This is the first series of my CI/CD with AWS CodePipeline and ECS.
Product feedback from customers is something any company doesn't want to joke with, which requires to be companies to be releasing software faster than ever. However, many of these companies struggle to deliver their software to their users. Delays happen when there are no feedback loops and a smooth delivery pipeline to rollout features with or without human intervention.
Automated release pipelines for fast and reliable application and infrastructure changes are made possible by AWS CodePipeline. Every time you make a code change, CodePipeline uses your defined release model to automate your release process's build, test, and deployment parts.
- Easy to use: AWS CodePipeline has an easy-to-use process workflow where you can describe what your release process looks like.
- Third-Party Integration: You can directly integrate the code pipeline with your CI tools like Jenkins or TeamCity.
- Custom plugins: AWS CodePipeline allows you to integrate your custom systems. You can register a custom action that allows you to hook your servers into your Pipeline by integrating the CodePipeline open-source agent with your servers.

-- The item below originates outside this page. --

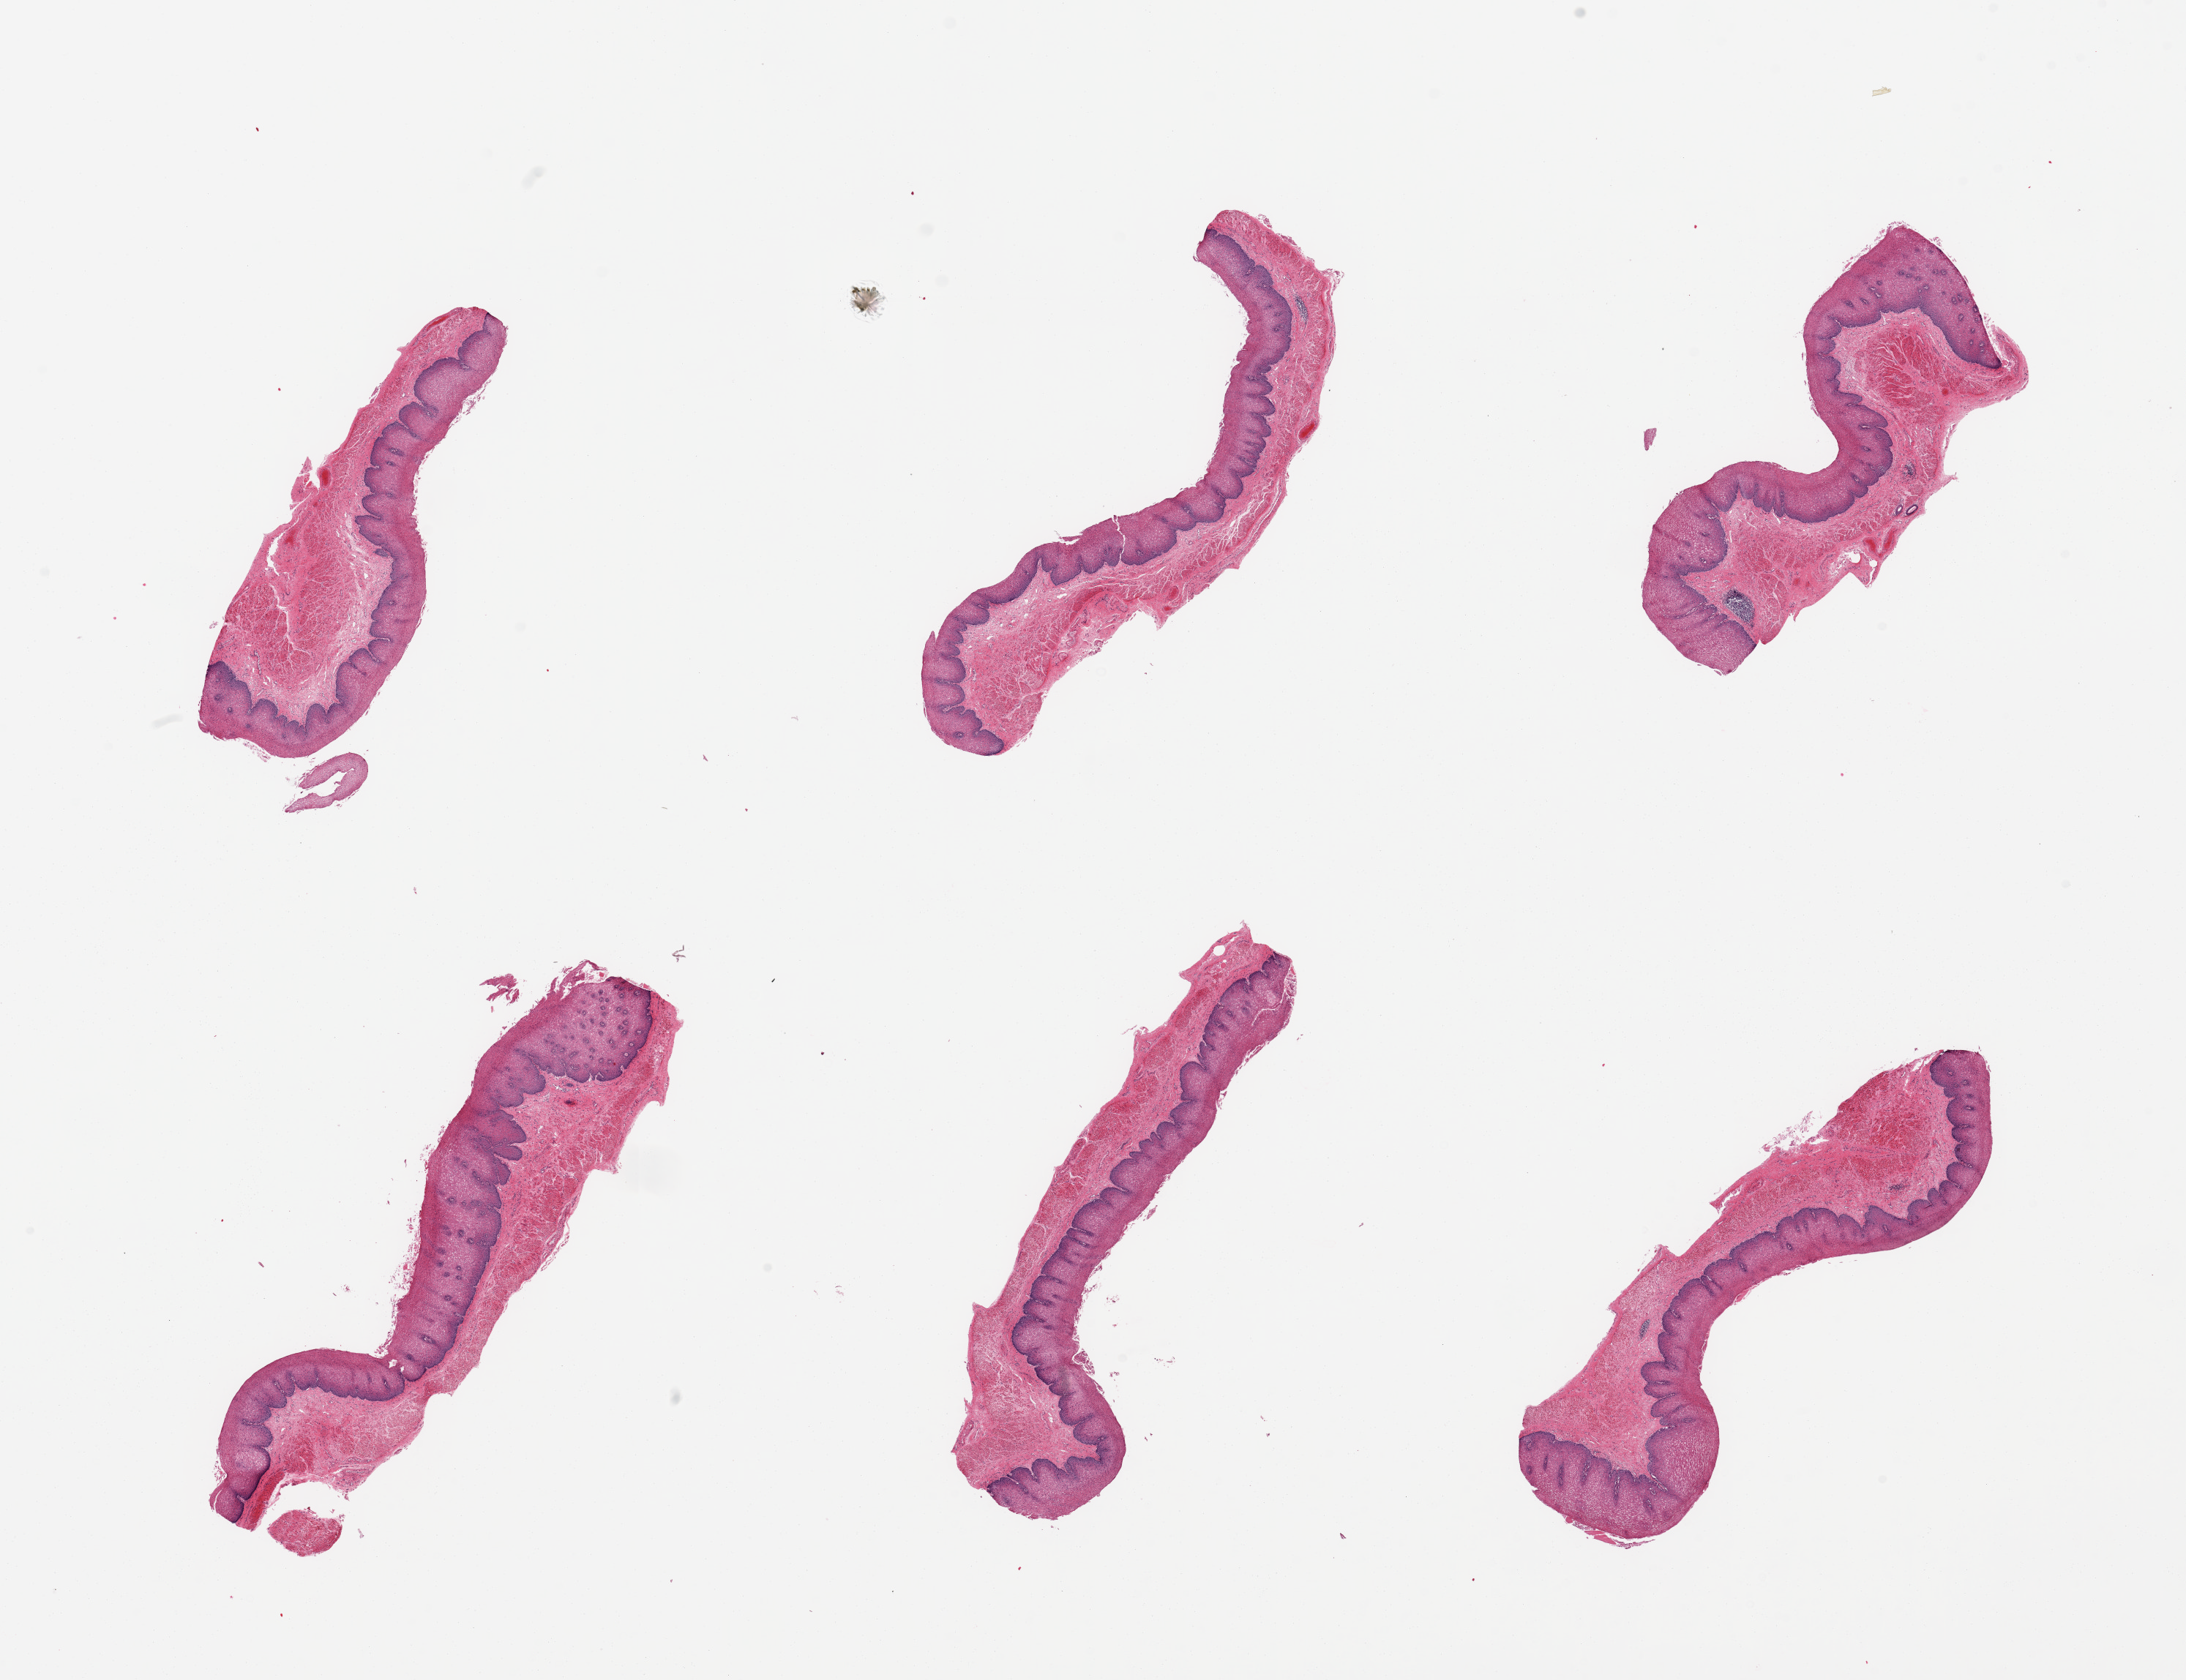
H&E whole-slide image, a low-resolution overview of the entire scanned area, about 23.6 x 18.2 mm. PAXgene-fixed paraffin-embedded (PFPE) section. Sampled site (target tissue): esophageal mucous membrane. Donor tissue sample.
Review note (as recorded): 6 pieces, squamous mucosa up to ~0.5mm, ~50-60% thickness.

- Declarative templates: AWS CodePipeline lets you define your pipeline structure using a JSON document that specifies your release workflow's stages and actions.
These are the terminologies you will come across when using AWS CodePipeline.
Pipeline: A pipeline defines your release process workflow and describes how a new code change progresses through the release cycle of your software delivery.
Actions: an action is part of the sequence in a pipeline stage.
Stages: Stage is the logical division in your workflow. Each stage is made up of a sequence of actions. Your Pipeline has at least two stages, Source, which is required, and any other.
In this article, I've explained how CI/CD, which AWS CodePipeline streamlines, is a crucial component of today's modern feature or product delivery. I also go through some of AWS CodePipeline's functionality and some of its components.